Анатолий заканчивал высшее военное училище. Пел, естественно, тоже. В самодеятельности училища или в ансамбле округа — непонятно. Стоял вопрос и об участии в ансамбле Александрова. Но тот — практик, реалист, холодная голова, как пишет Анатолий — желает иметь рабочую силу сегодня. Творческий рост ее — не его забота. Более того, Александров считает, что это работа на других, на дядю, как говорится. Ни об учебе в консерватории, ни о продолжении учебы на истфаке университета (такие мысли тоже были) не могло быть и речи. Хотя право армейским учиться в гражданских вузах приказом министра давалось. Но хозяин — барин. В ансамбле только работать, и потому ансамбль Анатолию К. не подошел, хотя он для ансамбля

— вполне.

Меня он хотел видеть и говорить со мной. К извечному своему оппоненту — маме этот хитрец в конце письма присовокупляет еще и моего «супруга», которого, как он несомненно знает, пока еще нет, хотя претендент на эту роль имеется.

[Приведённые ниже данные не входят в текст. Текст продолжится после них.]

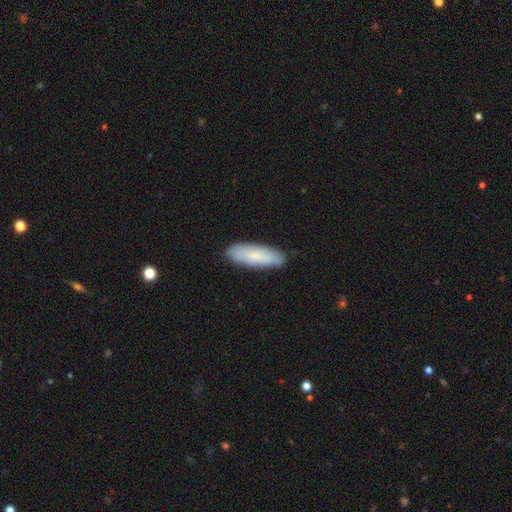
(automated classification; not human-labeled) Morphology: type=smooth (79%); roundness=in between (52%); merging=none (87%).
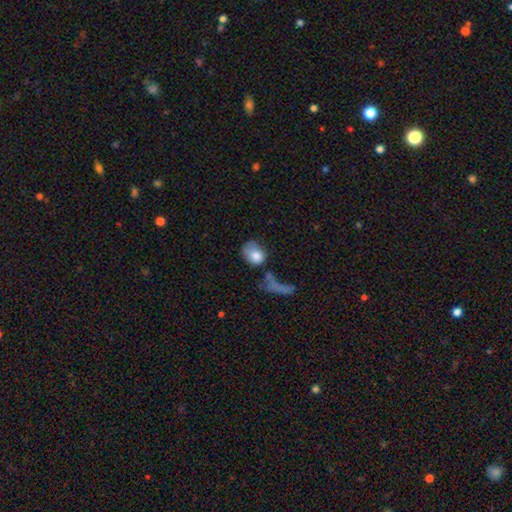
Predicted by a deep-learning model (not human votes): A smooth galaxy with no disk features (77%) that is in between round and cigar-shaped (68%).

Vote fractions:
- Smooth or featured? smooth: 77% / featured or disk: 15% / star or artifact: 8%
- How rounded? in between: 68% / round: 30% / cigar-shaped: 2%
- Merging? major disturbance: 34% / none: 29% / minor disturbance: 19% / merger: 18%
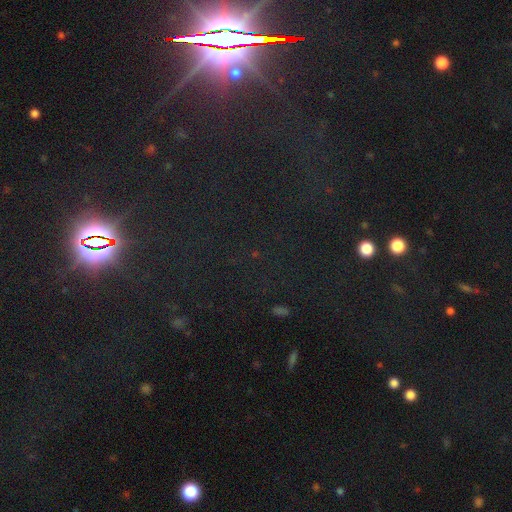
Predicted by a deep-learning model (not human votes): Smooth or featured: star or artifact — 81% (smooth — 10%)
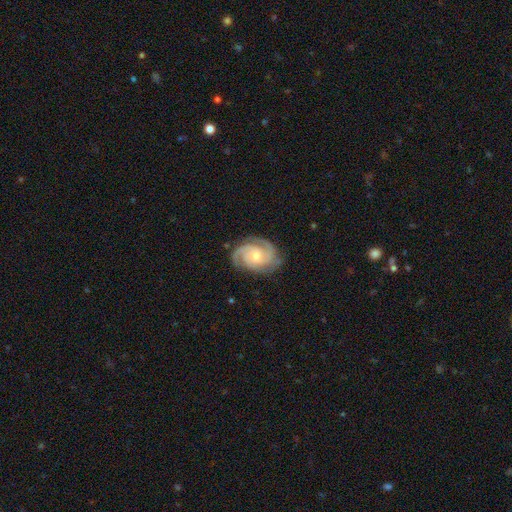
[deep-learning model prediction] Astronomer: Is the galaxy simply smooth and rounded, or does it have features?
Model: featured or disk — 89%.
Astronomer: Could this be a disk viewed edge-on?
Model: no — 98%.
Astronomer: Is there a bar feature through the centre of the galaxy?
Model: no — 69%.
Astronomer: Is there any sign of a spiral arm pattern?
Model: yes — 98%.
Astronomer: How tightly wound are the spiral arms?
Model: tight — 56% (runner-up: medium, 38%).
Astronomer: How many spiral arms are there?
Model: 3 — 53%.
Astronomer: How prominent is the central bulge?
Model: moderate — 50% (runner-up: small, 46%).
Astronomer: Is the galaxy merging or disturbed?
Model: none — 78%.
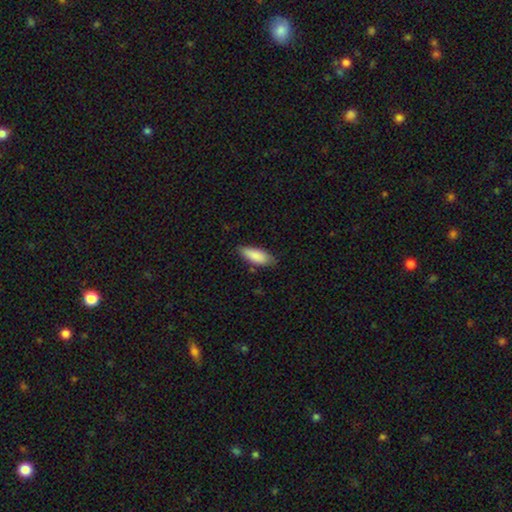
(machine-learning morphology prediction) smooth 87%, featured or disk 7%, star or artifact 6%. Down the decision tree: how rounded — in between (72%); merging — none (78%).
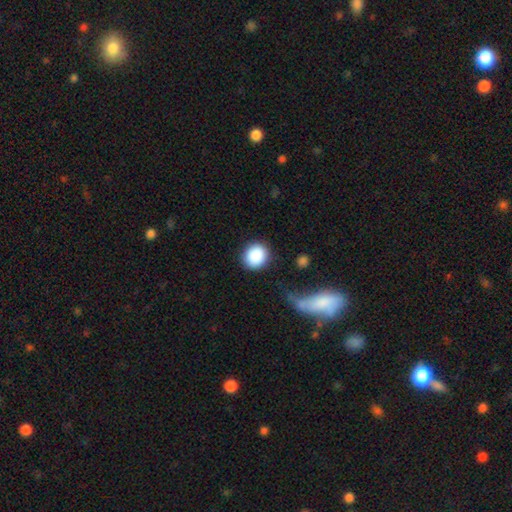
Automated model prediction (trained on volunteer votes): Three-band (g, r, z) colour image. It shows a smooth galaxy with no disk features (88%) that is round (82%). Merging: none (84%).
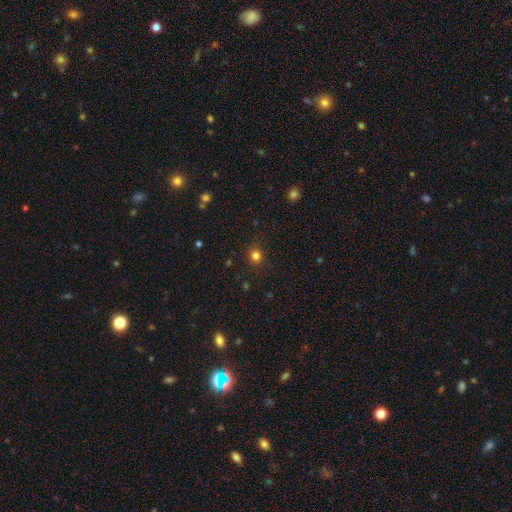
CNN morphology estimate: Smooth or featured: smooth — 81% (star or artifact — 15%)
How rounded: round — 84% (in between — 15%)
Merging: none — 87% (minor disturbance — 9%)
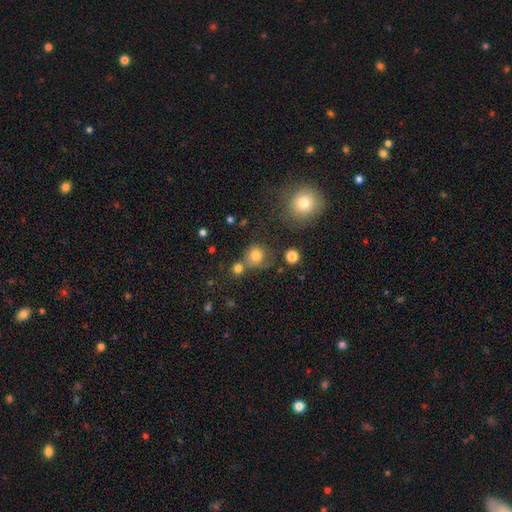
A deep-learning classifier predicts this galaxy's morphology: A smooth galaxy with no disk features (77%) that is round (84%). Merging: none (56%).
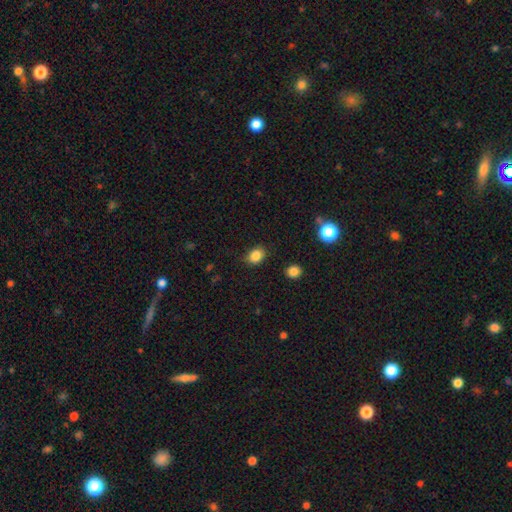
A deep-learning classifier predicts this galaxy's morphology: type=smooth (85%); roundness=in between (55%); merging=none (79%).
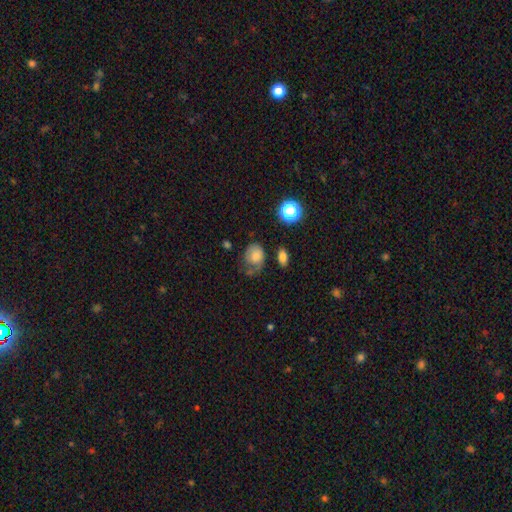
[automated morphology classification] This is likely a smooth galaxy (66%). How rounded: possibly in between (54%). Merging: marginally none (34%).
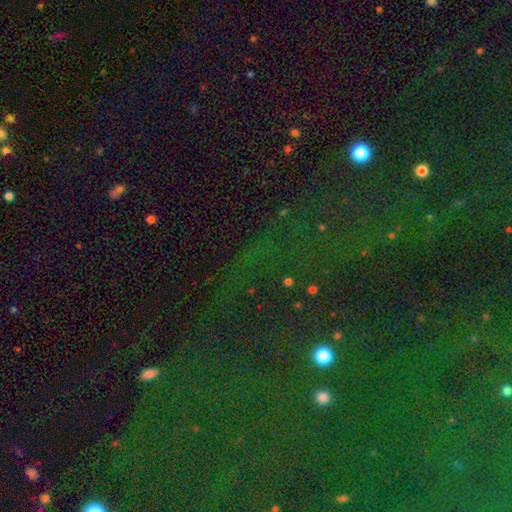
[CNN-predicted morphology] This is likely a star or artifact rather than a galaxy (79%).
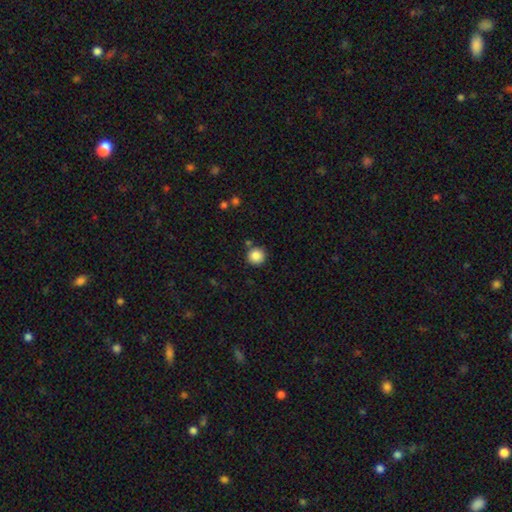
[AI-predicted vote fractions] Overall: smooth (86%). How rounded: round (95%). Merging: none (84%).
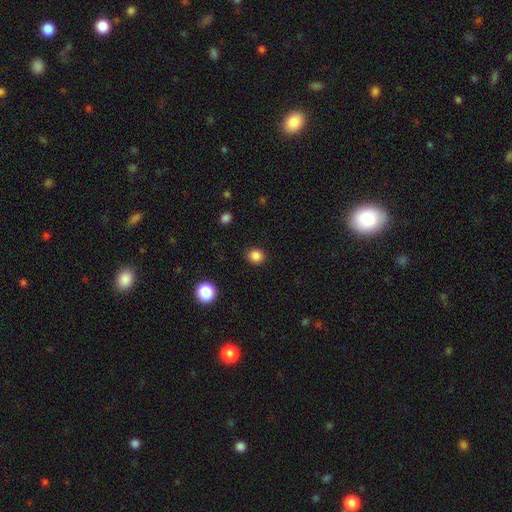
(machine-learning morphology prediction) type=smooth (85%); roundness=round (82%); merging=none (90%).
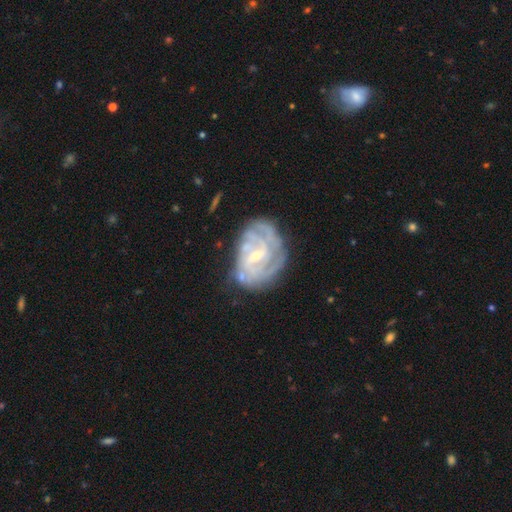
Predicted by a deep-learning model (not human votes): Smooth or featured: featured or disk — 84% (smooth — 10%)
Edge-on disk: no — 98% (yes — 2%)
Bar: weak — 52% (no — 34%)
Spiral arms: yes — 90% (no — 10%)
Spiral winding: tight — 61% (medium — 30%)
Spiral arm count: can't tell — 37% (2 — 21%)
Bulge size: small — 63% (moderate — 30%)
Merging: none — 61% (minor disturbance — 23%)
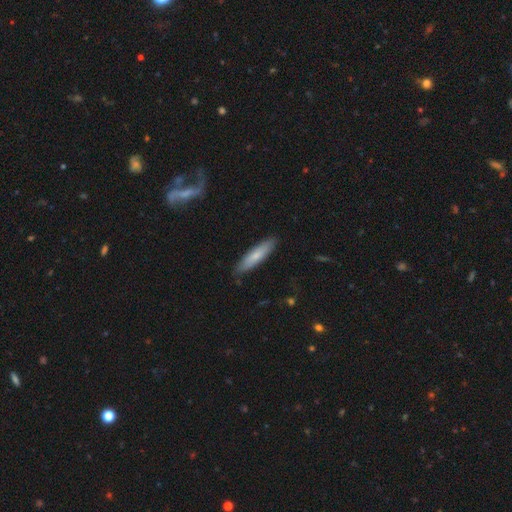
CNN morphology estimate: This appears to be a smooth galaxy with no disk features (71%) that is cigar-shaped (78%). Merging: none (86%).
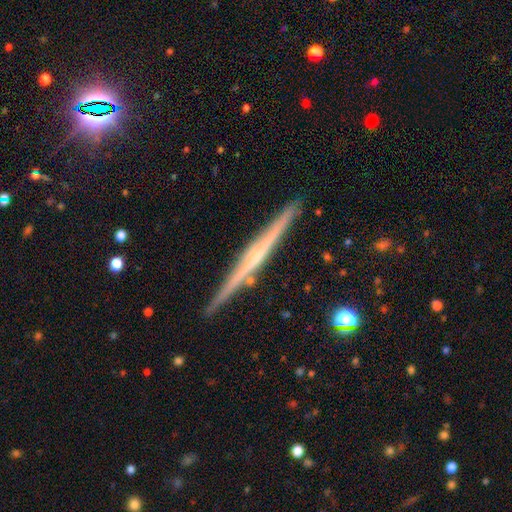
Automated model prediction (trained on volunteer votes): Overall: featured or disk (76%). Edge-on disk: yes (98%). Edge-on bulge: none (53%; rounded 37%). Merging: none (90%).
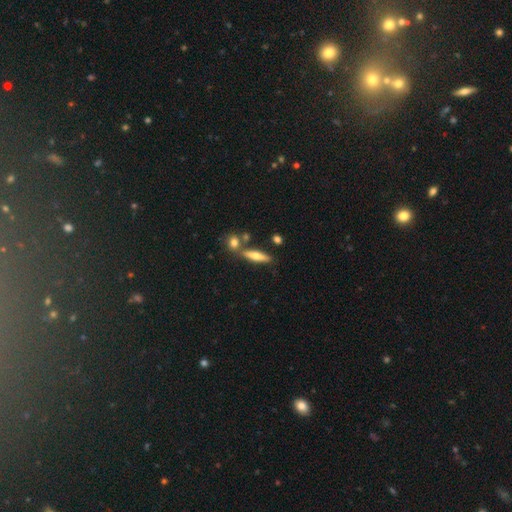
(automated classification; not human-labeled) This appears to be a smooth galaxy with no disk features (57%) that is cigar-shaped (74%). Merging: none (70%).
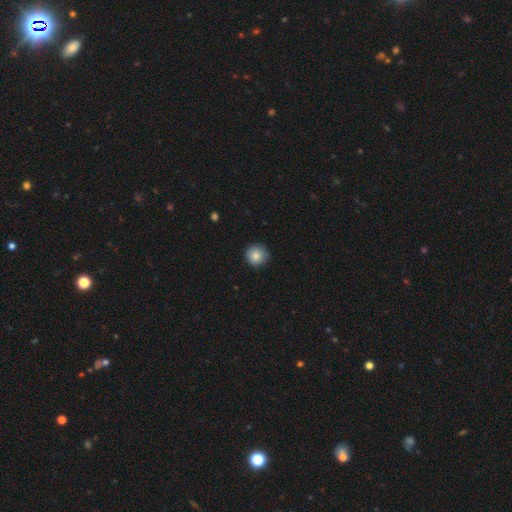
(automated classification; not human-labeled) Morphology: type=smooth (85%); roundness=round (95%); merging=none (87%).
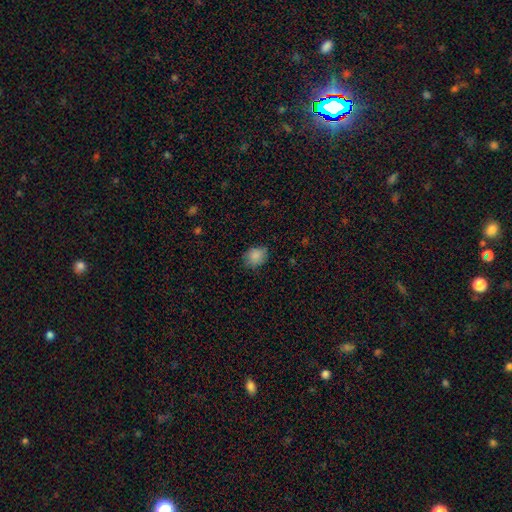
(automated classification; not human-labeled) A smooth galaxy with no disk features (86%) that is round (52%).

Vote fractions:
- Smooth or featured? smooth: 86% / star or artifact: 9% / featured or disk: 5%
- How rounded? round: 52% / in between: 47% / cigar-shaped: 1%
- Merging? none: 74% / minor disturbance: 20% / major disturbance: 4% / merger: 1%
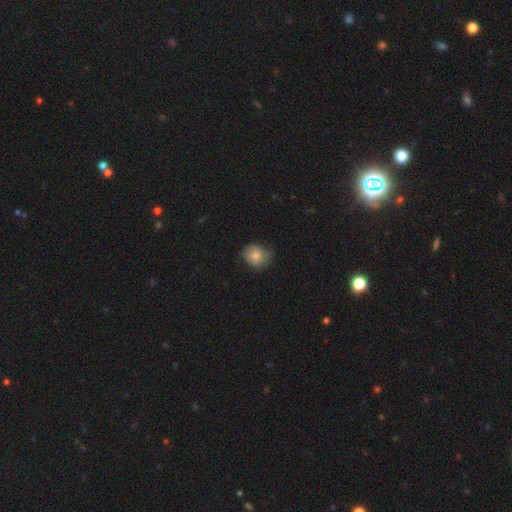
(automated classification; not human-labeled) Smooth or featured: smooth — 77% (featured or disk — 14%)
How rounded: round — 65% (in between — 34%)
Merging: none — 59% (minor disturbance — 33%)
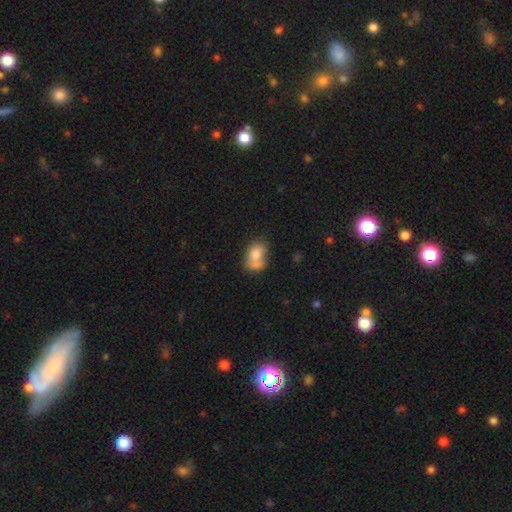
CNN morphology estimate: Q: Smooth or featured?
A: smooth (75%); runner-up: featured or disk (17%)
Q: How rounded?
A: in between (75%); runner-up: round (24%)
Q: Merging?
A: merger (40%); runner-up: none (32%)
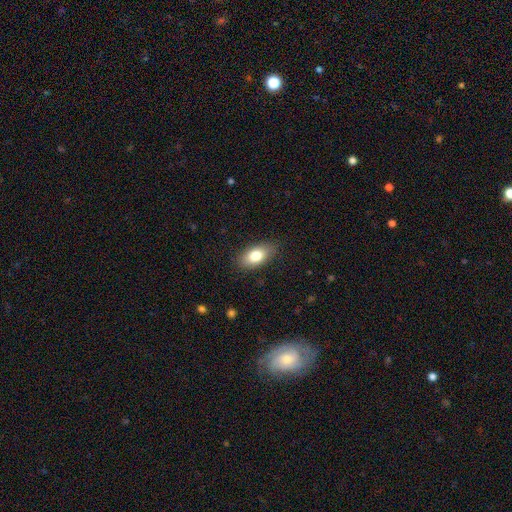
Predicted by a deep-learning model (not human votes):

Хитрость же в том, чтобы я сама отреклась от такового. А по степени моей горячности сможет определить, имеет он шанс или нет. В конце все та же декларация: все предпринимаемое им делается для

моего счастья. Ни больше ни меньше.

«Читать твои письма — это и радость, и счастье, и страдание: счастье и радость так велики, что причиняют боль. Как это у тебя здорово получается, что бывают твои письма всегда так кстати…»

Мысленно возвращаясь назад, он считает, что, расставшись со мной, он совершил самую большую глупость в своей жизни и теперь на этот счет спокоен, т. к. большая глупость ему не грозит. Глупостью был и вынужденный уход из университета. Он не пишет о том, что не только его «художества» вынудили сделать этот шаг. Я‑то знаю, что это совпало с уходом отца из семьи, а он, старший, должен был не только ждать помощи от матери, и без того замученной работой, но и позаботиться о младших. Учиться на казенный счет можно было только в военном училище. А сейчас он с отличием его окончил, в кармане диплом, партбилет, что также было немаловажно для приличного обустройства в те годы, у него хорошее назначение, через 2–3 года он окончит университет.

«Разве можно назвать все то, что пережито без тебя, жизнью и любовью? Я убеждал себя в этом, но ненадолго. Я говорю тебе об этом не для того, чтобы воскресить в памяти или вернуться к ссорам и выяснениям отношений, не для того, чтобы попытаться повлиять на ход событий, не для того, чтобы что‑то изменить. Я понял, что не надо нам встречаться…» Это здорово было с его стороны, но я знала цену таким заверениям. Раз. он решил, то не отступит. Он разрушит мой покой, мое устоявшееся бытие, мой весьма реальный недалекий брак с однокурсником, который «положил на меня глаз» 1 сентября 1954 года, а я как- то не возражала. Он был абсолютной противоположностью Анатолию. Само спокойствие и надежность. А я, признаться, устала от Толькиных сюрпризов. Так оно пошло и пошло. Год, два, пять. Вместе готовились к экзаменам. Незаметно для себя он тоже стал отличником. Еще более незаметно он привык во всем мне повиноваться. В сессию я не давала спуску ни себе, ни ему, т. к. между сессиями мы, как и другие студенты, трудились довольно прохладно. Правда, с третьего курса я не вылезала из хирургических клиник, но это было ночами. Я привыкла обходиться минимумом сна и днем не была похожа на мокрую курицу. У нас была интересная интеллектуальная компания, мы не

пропускали премьер в драме и оперетте, ребята отдавали должное преферансу. Я трудилась на ниве стенной печати и изредка выходила с сольными номерами на сцену. Один — два романса под свой или чужой аккомпанемент. Играла и пела я больше для своих, фортепиано было в нескольких домах, где мы собирались.

Я знала, к чему приведет меня этот рецидив. Перспектива рисовалась в виде общеизвестного разбитого корыта. И не потому, что я не сумела бы противостоять его напору. Дело в том, что именно в это время наши отношения с Николаем переживали кризис. Пять лет видеться каждый день и часто — вечер, а прошлым летом и на практике быть вместе полтора месяца в Майкопе, откуда его мать и где полно его родственников, которые меня уже давно записали в свою семью. Как‑то я подустала от этого внимания, и оно для меня давно уже перестало быть праздником души. А праздников хотелось, мне был только двадцать один год. Этот змей — искуситель мог легко прочитать по моей физиономии о сомнениях и быстро превратить меня то ли в суму переметную, то ли в полковую даму. Все зависело от размеров гарнизона. Это мы уже проходили на старшей сестре.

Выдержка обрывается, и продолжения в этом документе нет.